But with what he refers to as an “unknown political environment,” DeBoer said continued market health depends on whether the Trump administration makes good on its promises for expansionary spending, tax cuts and a less stringent regulatory environment. If Trump does follow through, and is supported by Congress, DeBoer said interest rates could face more upward pressure.

“We could easily see the interest rates jump a point or two in the next year or two,” he said. “But we could also see a much smaller increase.”

He said that an increase of a point or two would most noticeably impact the bottom end of the market first, especially given that Colorado Springs has in recent months seen dramatic growth in demand for real estate under $200,000.

“The first people pushed out of the market are always the riskiest buyers,” he said.

Despite DeBoer’s realistic approach to the possibility of a slower housing market, he said he doesn’t believe what many in the industry have posited: A Trump presidency will have positive impacts in the short term, but send the nation quickly into the next recession.

“Forecasting a recession is like calling the top of the market,” he said. “It’s a bit of a fools’ game.”

So how does Colorado Springs fit into the mix?

DeBoer dispels the notion that the local housing market is safer because of its steady growth and lack of over-leveraging. Instead, he said the city’s ties to the larger Denver metro area could become an Achilles heel if the market heads for another downturn.

“Because the [local] market didn’t go up as much, it’s less likely to go down as much,” he said. “But in a sense, Colorado Springs is more exposed because so many people that live here have their employment in Denver … so whatever hits Denver will spiral down here. I actually think Colorado Springs is more vulnerable because of that.”


Some Realtors think the slight uptick might create a pause, said local Realtor and PPAR President Charles D’Alessio.

D’Alessio, who owns Synergy Realty Group, said that he doesn’t foresee a significant effect on house hunters looking to buy near the middle of the market, but agrees that more rate-sensitive buyers are the most likely to be affected. But D’Alessio also believes that mortgage rates still have some climbing to do before they become a real concern to the economy.

“Any time you see large jumps in interest rates — like full points — that typically will create a little drag on the sales,” D’Alessio said. “I’m just guessing, but I’d say that if it got above 5 [percent] … I think it could definitely create some pause in the real estate economy. If we get to that point, I think there are going to be some real struggles for people; especially in the lower purchase price range ($200,000 or below) in Colorado Springs.”

The new administration could bring changes that not everyone wants, but D’Alessio said much of the real estate community is maintaining a “wait-and-see” attitude when it comes to policies that could impact the housing market.
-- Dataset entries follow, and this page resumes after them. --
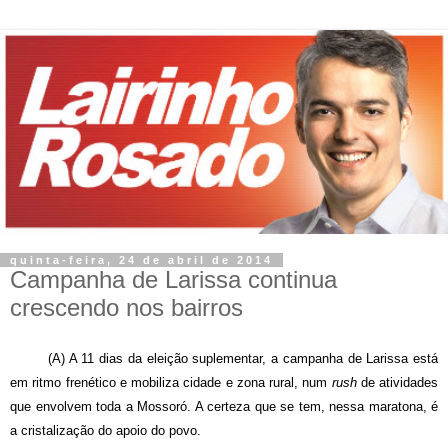
quinta-feira, 24 de abril de 2014
Campanha de Larissa continua
crescendo nos bairros
(A) A 11 dias da eleição suplementar, a campanha de Larissa está
em ritmo frenético e mobiliza cidade e zona rural, num
rush
de atividades
que envolvem toda a Mossoró. A certeza que se tem, nessa maratona, é
a cristalização do apoio do povo.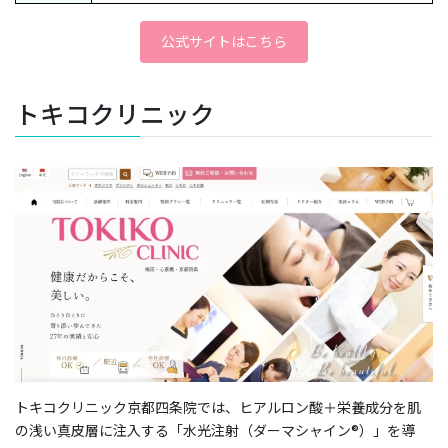
公式サイトはこちら
トキコクリニック
トキコクリニック京都四条院では、ヒアルロン酸＋栄養成分を肌
の浅い真皮層に注入する「水光注射（ダーマシャイン®）」を導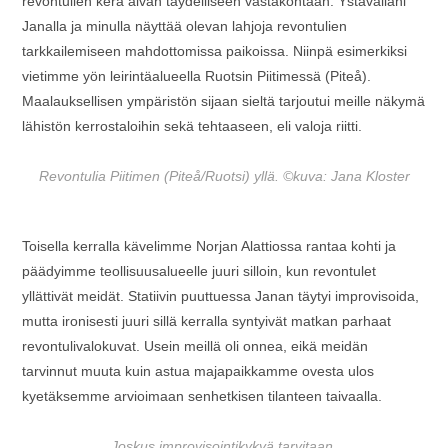
revontulien kera aivan täydelliseen vastakohtaan. Ystävälläni
Janalla ja minulla näyttää olevan lahjoja revontulien
tarkkailemiseen mahdottomissa paikoissa. Niinpä esimerkiksi
vietimme yön leirintäalueella Ruotsin Piitimessä (Piteå).
Maalauksellisen ympäristön sijaan sieltä tarjoutui meille näkymä
lähistön kerrostaloihin sekä tehtaaseen, eli valoja riitti.
Revontulia Piitimen (Piteå/Ruotsi) yllä. ©kuva: Jana Kloster
Toisella kerralla kävelimme Norjan Alattiossa rantaa kohti ja
päädyimme teollisuusalueelle juuri silloin, kun revontulet
yllättivät meidät. Statiivin puuttuessa Janan täytyi improvisoida,
mutta ironisesti juuri sillä kerralla syntyivät matkan parhaat
revontulivalokuvat. Usein meillä oli onnea, eikä meidän
tarvinnut muuta kuin astua majapaikkamme ovesta ulos
kyetäksemme arvioimaan senhetkisen tilanteen taivaalla.
Joskus improvisointikykyä tarvitaan.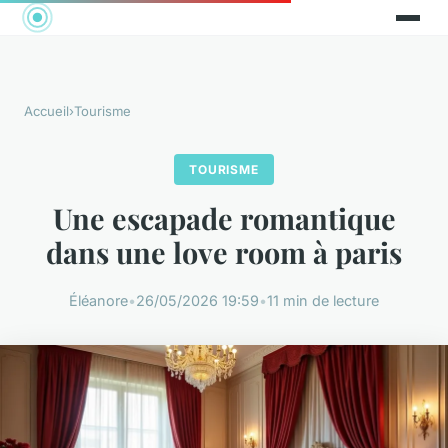
Accueil
›
Tourisme
TOURISME
Une escapade romantique
dans une love room à paris
Éléanore
•
26/05/2026 19:59
•
11 min de lecture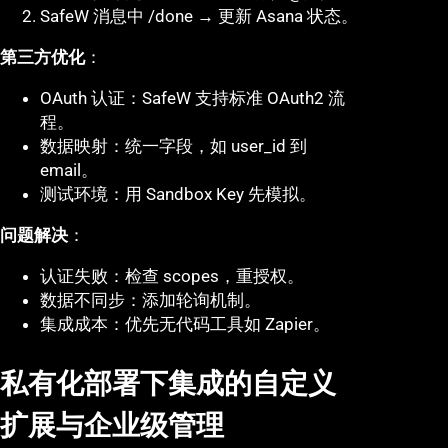
SafeW 消息中 /done → 更新 Asana 状态。
第三方优化
：
OAuth 认证：SafeW 支持标准 OAuth2 流
程。
数据映射：统一字段，如 user_id 到
email。
测试环境：用 Sandbox Key 先模拟。
问题解决
：
认证失败：检查 scopes，重授权。
数据不同步：添加轮询机制。
集成成本：优先无代码工具如 Zapier。
私有化部署下集成的自定义
扩展与企业级管理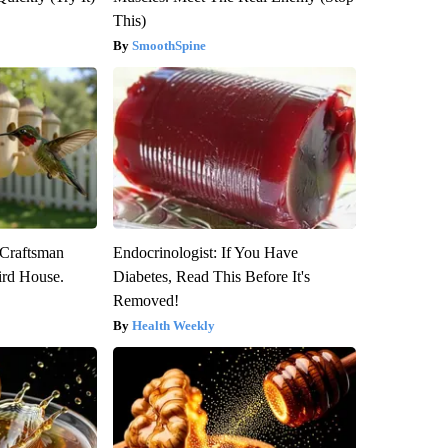
This)
SmoothSpine
 Craftsman
Endocrinologist: If You Have
rd House.
Diabetes, Read This Before It's
Removed!
Health Weekly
“There is always some concern any time something is changed that has been working really well,” D’Alessio said. “I think there is a tendency to think that the baby will be thrown out with the bathwater — but we don’t know that for certain.”


For some, higher mortgage rates could mean more business.

Chuck Pistor, CEO of Miracle Method, makes his living by serving those looking to buy, sell or invest in a home they already own by providing bathroom and kitchen refinishing services.

In recent years, Pistor said his business has grown 15 to 20 percent annually. Part of the growth is due to consumers becoming aware of refinishing as a potential alternative to expensive replacement and repair work, while some of it is due to a more competitive market.

“Buyers will often use it as a negotiating tool,” he said. “And we talk to sellers about dealing with those objections —dealing with the ugly — before it even becomes an objection.”

Although Pistor’s business slumped from 2008 to 2012, it recovered quickly. The company works most with middle-market ($200,000-$400,000) homes, but Miracle Method has also worked with fixer-uppers, as well as million-dollar Broadmoor homes.

“Mortgage rates are low and the market is back — and it’s a sellers’ market,” Pistor said. “As the market tightens up, sellers are getting their homes ready to sell. If you want to get the best price, we’ll help you with that too.”

The potential for rising interest rates doesn’t bother him.

Pistor believes a rise in interest rates could result in homeowners choosing to invest in upgrades, instead of moving to a more expensive home.

“It helps people be more confident that where they are is where they need to stay and invest,” he said.

“Flipping and trading up is good for us, but it’s also good for us when people decide to make investments where they are.”